You have to forgive me for all this, you know. I was sixteen. Maybe seventeen. I make the same sort of stupid mistakes now, they’re just equally age appropriate and seem less embarrassing as a result.
But what was I saying? Oh yes. The truth. I was talking about the TRUE TRUTH about I’m Thinking of a Colour. The stuff I’ve already said is true, of course, but there’s more. The other part of the TRUE TRUTH is that, when our goodness or skill or luck wore off (and it wore off pretty quickly) I began to lie. I began to cheat at I'm Thinking of a Colour.
I wanted Matt to stay with me, and when we started to lose that magic sort of thing we had at the beginning, I wanted to remind him of it. I wanted him to remember to choose me. To see me as unique and special in a way nobody else was. So I cheated. I lied. I pretended he was right when he wasn’t. I don't know why.
No, actually, I suppose I do know why. It’s not like I planned it. That's not what I mean. Cheating at I’m Thinking of a Colour just sort of came over me. I would think green and he would say red, and I’d smile at him and say yes. Because I loved the way he looked at me afterwards. That's why.

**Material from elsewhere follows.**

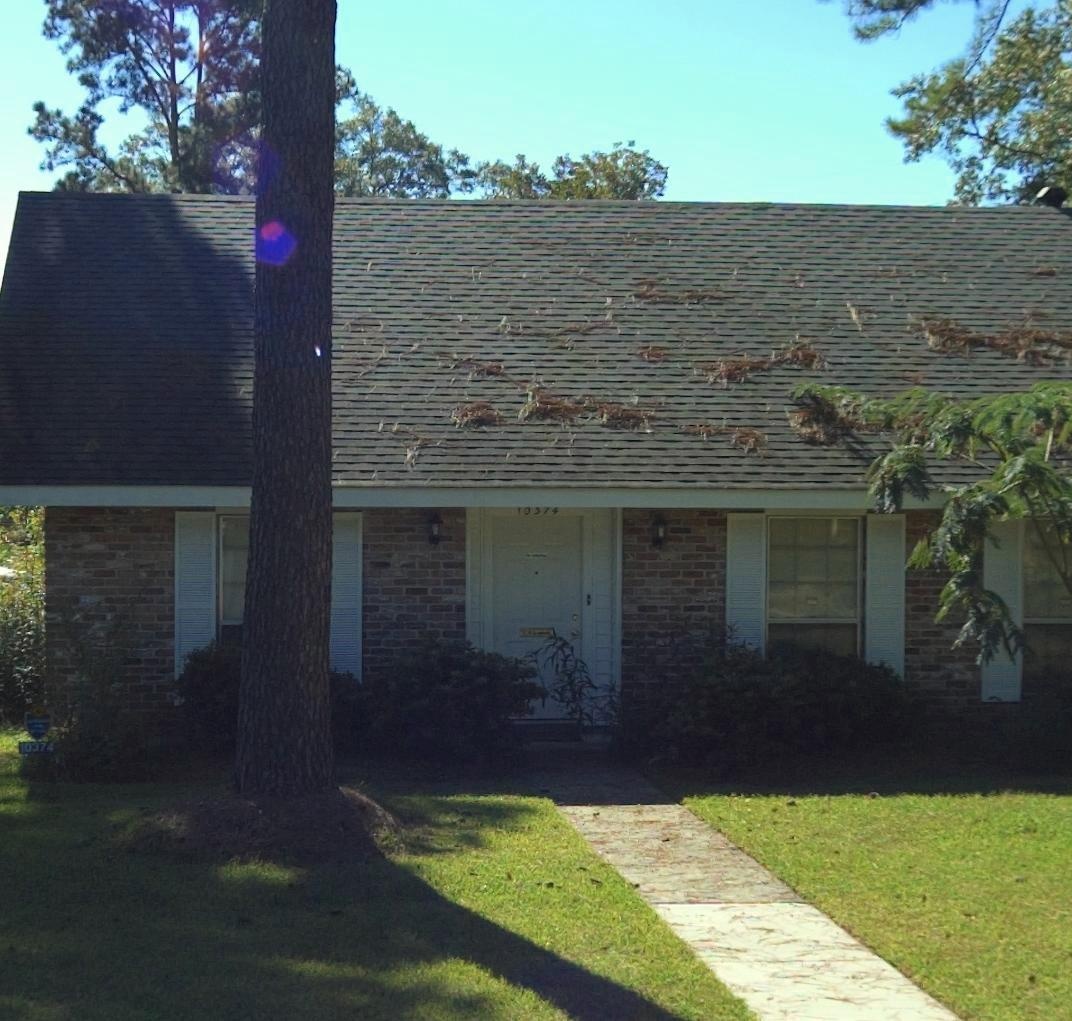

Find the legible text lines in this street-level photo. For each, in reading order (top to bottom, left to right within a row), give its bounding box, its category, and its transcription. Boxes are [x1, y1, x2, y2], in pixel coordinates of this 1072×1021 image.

[515, 504, 560, 517] StreetNumber: 10374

I haven’t thought about the colour game for a long time and I don’t know why I write about it here now. Matt sometimes mentions me in his own blog, so I guess I’m allowed (although I know it bothers me when he does it, so this seems hypocritical). He and I don’t speak anymore, of course. Not at all. And that’s always seemed strange to me – to go from cosmically connected to completely divided – but that’s what happens I guess. It happens to everyone. And that’s not why I tell this story.
I joke a lot about Karma, and as a result I’m often asked if I “believe in it”. I don’t, really. I do believe that there’s something to be said for being careful – being actively careful to avoid doing anything that you wouldn’t want done to yourself – but that’s not because of Karma. That’s just because. It just seems like the only fair and right thing to do. Even so, when I think back on the colour game, the true truth of the matter is that I lied. I lied and I lied a lot. Over and over again, over a long period of time. And even when I told myself that I should stop, when the time came, I couldn’t. Or wouldn’t. Or didn’t, at any rate.
That’s just true. That’s something I did that I probably shouldn’t have. Maybe it's not a big deal, but I don't think that's for me to say.
This isn’t going anywhere. I’m just meandering along at the moment. I'm Thinking of a Colour came to mind and I hadn’t written in so long so I thought I’d tell you about it. It’s a memory that keeps popping into my mind, and I keep prodding at it like a sore tooth, wiggling it back and forth, going over and over it, feeling for the rough spots in that obsessive way I have, making it bleed.
The year is ending. It’s only days away.